The History of Native-American Jewelry

 
 
While the art of Indian-crafted silver has flourished in the 20th century, all Indian jewelers can trace their art to a Navajo named Atsidi Saani, who learned blacksmithing at Fort Defiance, Arizona, in the 1850s. (It is generally believed that the Spanish colonizers of the Southwest purposely kept the techniques of metalworking from the region's native peoples.)

When Navajo people returned to their beloved mesas and canyons in 1868, following the four-year internment at Bosque Redondo, their new, more settled way of living led to many changes. Among other things, as they were no longer nomadic, they had greater opportunity to learn from each other. The People had long admired and used metal ornaments and horse equipment. They had used brass and copper wire to create bracelets and coins to fashion buttons. Atsidi Saani applied his metal working techniques, as appropriate, to silver, and he began to teach others.

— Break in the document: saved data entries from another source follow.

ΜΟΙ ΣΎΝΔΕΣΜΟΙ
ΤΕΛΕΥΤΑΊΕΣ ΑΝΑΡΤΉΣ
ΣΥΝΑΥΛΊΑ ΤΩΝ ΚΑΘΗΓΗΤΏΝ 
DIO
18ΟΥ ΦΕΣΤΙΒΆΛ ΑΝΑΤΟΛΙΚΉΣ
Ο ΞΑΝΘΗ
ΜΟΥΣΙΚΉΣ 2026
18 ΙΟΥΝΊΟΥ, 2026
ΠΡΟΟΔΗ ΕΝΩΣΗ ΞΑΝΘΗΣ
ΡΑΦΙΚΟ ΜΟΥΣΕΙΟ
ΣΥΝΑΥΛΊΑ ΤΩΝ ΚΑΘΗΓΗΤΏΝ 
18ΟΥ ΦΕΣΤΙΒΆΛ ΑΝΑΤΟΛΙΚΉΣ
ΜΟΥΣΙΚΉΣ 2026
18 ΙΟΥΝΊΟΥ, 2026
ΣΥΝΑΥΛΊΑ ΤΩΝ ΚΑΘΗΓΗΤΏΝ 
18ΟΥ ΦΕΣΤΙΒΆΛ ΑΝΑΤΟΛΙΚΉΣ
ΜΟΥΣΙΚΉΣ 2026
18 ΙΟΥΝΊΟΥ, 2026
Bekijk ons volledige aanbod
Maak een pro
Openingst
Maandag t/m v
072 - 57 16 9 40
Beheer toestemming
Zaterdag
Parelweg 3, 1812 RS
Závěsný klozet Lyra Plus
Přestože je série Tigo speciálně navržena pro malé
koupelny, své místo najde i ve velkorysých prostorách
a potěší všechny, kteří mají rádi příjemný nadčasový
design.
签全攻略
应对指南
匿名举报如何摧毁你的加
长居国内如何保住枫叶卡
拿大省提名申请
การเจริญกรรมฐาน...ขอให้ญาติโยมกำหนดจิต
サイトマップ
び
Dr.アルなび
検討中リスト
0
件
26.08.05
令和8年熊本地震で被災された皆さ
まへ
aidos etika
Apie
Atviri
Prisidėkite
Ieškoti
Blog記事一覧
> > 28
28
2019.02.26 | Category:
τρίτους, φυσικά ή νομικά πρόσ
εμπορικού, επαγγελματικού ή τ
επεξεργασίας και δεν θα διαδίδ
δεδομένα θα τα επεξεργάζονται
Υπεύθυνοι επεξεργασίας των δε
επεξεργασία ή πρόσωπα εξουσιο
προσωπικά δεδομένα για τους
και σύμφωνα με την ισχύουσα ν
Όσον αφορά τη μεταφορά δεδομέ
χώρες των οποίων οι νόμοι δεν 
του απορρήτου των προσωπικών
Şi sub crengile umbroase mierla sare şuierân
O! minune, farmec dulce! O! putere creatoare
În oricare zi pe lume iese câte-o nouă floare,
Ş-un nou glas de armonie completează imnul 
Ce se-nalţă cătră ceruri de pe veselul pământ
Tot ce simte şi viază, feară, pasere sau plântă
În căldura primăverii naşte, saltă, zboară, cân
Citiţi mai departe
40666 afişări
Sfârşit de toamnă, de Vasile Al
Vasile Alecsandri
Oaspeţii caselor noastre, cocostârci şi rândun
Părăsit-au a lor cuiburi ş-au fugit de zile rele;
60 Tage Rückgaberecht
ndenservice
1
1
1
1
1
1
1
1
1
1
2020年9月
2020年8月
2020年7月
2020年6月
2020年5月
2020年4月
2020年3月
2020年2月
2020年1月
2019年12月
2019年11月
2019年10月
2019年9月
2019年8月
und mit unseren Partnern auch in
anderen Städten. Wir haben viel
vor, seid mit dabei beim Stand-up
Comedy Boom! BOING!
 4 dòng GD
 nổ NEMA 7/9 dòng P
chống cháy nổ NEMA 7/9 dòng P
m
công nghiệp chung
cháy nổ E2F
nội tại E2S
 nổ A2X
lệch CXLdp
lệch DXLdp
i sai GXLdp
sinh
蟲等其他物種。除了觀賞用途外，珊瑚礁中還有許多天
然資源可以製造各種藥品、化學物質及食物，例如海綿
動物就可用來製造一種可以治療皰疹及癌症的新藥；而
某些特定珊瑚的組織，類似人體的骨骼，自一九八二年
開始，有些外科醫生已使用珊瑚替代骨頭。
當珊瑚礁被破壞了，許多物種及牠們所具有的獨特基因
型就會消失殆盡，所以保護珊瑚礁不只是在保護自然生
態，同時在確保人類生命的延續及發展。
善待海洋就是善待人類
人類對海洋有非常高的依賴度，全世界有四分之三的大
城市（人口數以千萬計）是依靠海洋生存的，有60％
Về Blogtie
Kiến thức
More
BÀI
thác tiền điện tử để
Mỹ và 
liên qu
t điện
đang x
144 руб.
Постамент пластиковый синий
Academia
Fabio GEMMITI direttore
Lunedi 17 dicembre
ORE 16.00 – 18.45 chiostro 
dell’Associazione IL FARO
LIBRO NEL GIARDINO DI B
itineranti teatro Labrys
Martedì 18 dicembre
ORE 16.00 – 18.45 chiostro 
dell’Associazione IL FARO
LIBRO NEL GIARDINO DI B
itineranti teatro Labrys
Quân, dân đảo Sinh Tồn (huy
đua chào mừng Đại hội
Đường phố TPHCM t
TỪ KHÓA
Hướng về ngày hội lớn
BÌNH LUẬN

Tools were crude. Smiths improvised and created their own crucibles, bellows, and emery paper. A smith may have only had a hammer and a piece of scrap railroad track for an anvil. Silver coins were melted or annealed into use. The Mexican peso soon gained new favor among smiths because it had a higher silver content than American coins.

By the 1890s, traders took advantage of the new market with silversmiths and began selling tools and silver slugs.

Silver jewelry also served as barter on the Reservation where money was practically non-existent. Traders took silver and turquoise jewelry as collateral, without giving a specific value to the piece, and the customer's purchase debt was secured by the jewelry. Any pawn unclaimed after the agreed period of not less than six months was considered "dead" and the trader could sell it.

After 1950, the use of pawn as collateral was prohibited on the Reservation; however, it continues to exist today on the borders of the Reservation. Older Indian jewelry (1880-1900) may appear crude by today's standards. Collectors of these pieces look for raised designs created with files and chisels and not repoussé.

(Repoussage is the art of working the back of the metal, usually with a hammer or stamp, producing raised surfaces such as the rounded concha). As the smiths acquired better tools, they produced more elaborately decorated pieces.